What to do » Which lines in the material below contain the string "text"? Pull out each of those lines.

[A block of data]
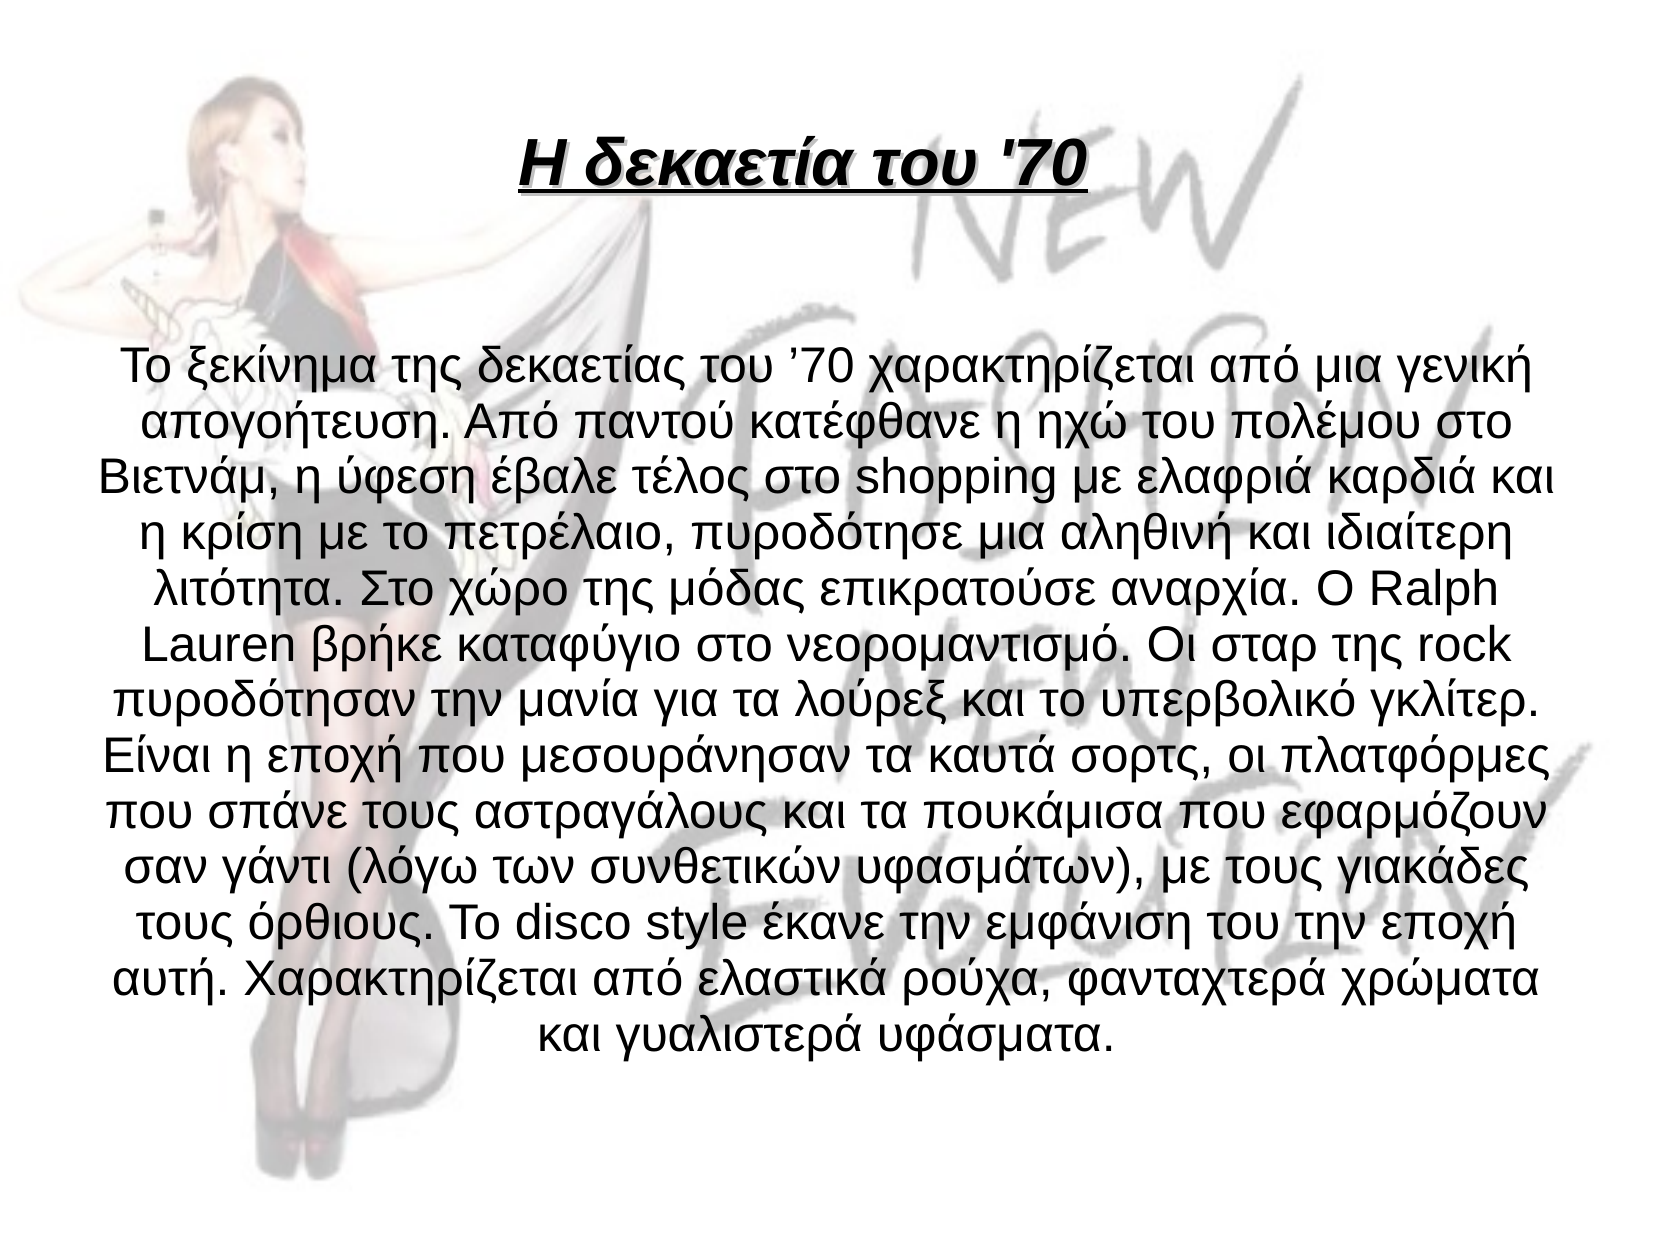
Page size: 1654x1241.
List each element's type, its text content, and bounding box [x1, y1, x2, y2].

subtitle Το ξεκίνημα της δεκαετίας του ’70 χαρακτηρίζεται από μια γενική απογοήτευση. Από παντού κατέφθανε η ηχώ του πολέμου στο Βιετνάμ, η ύφεση έβαλε τέλος στο shopping με ελαφριά καρδιά και η κρίση με το πετρέλαιο, πυροδότησε μια αληθινή και ιδιαίτερη λιτότητα. Στο χώρο της μόδας επικρατούσε αναρχία. Ο Ralph Lauren βρήκε καταφύγιο στο νεορομαντισμό. Οι σταρ της rock πυροδότησαν την μανία για τα λούρεξ και το υπερβολικό γκλίτερ. Είναι η εποχή που μεσουράνησαν τα καυτά σορτς, οι πλατφόρμες που σπάνε τους αστραγάλους και τα πουκάμισα που εφαρμόζουν σαν γάντι (λόγω των συνθετικών υφασμάτων), με τους γιακάδες τους όρθιους. Το disco style έκανε την εμφάνιση του την εποχή αυτή. Χαρακτηρίζεται από ελαστικά ρούχα, φανταχτερά χρώματα και γυαλιστερά υφάσματα. [82, 290, 1571, 1109]
title Η δεκαετία του '70 [59, 58, 1548, 266]
picture [0, 0, 1654, 1241]
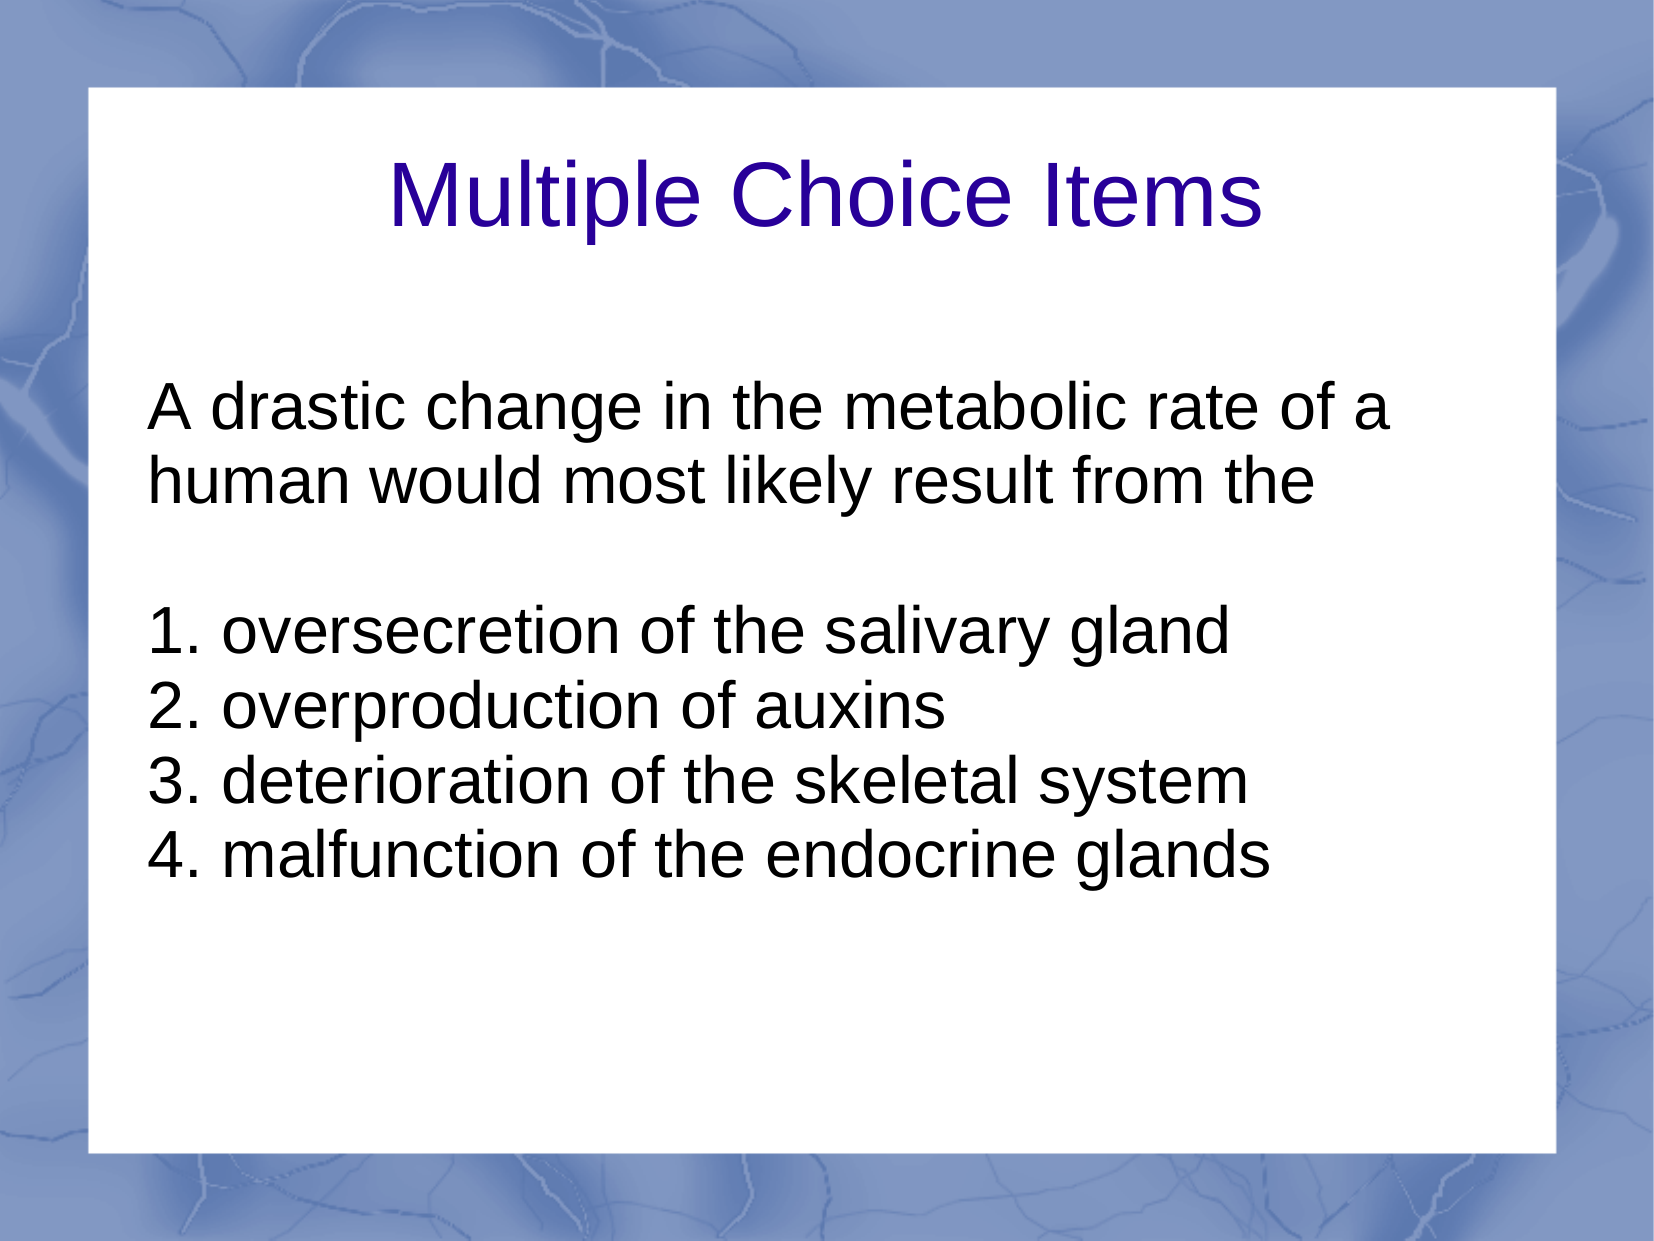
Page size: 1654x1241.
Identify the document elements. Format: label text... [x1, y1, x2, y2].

title Multiple Choice Items [118, 90, 1536, 298]
subtitle A drastic change in the metabolic rate of a human would most likely result from the 1. oversecretion of the salivary gland 2. overproduction of auxins 3. deterioration of the skeletal system 4. malfunction of the endocrine glands [147, 293, 1506, 1042]
picture [0, 0, 1654, 1241]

Solved exercise »
List each element's type, its text content, and bounding box [x1, y1, x2, y2].
Identify the document elements. Format: label text... [x1, y1, x2, y2].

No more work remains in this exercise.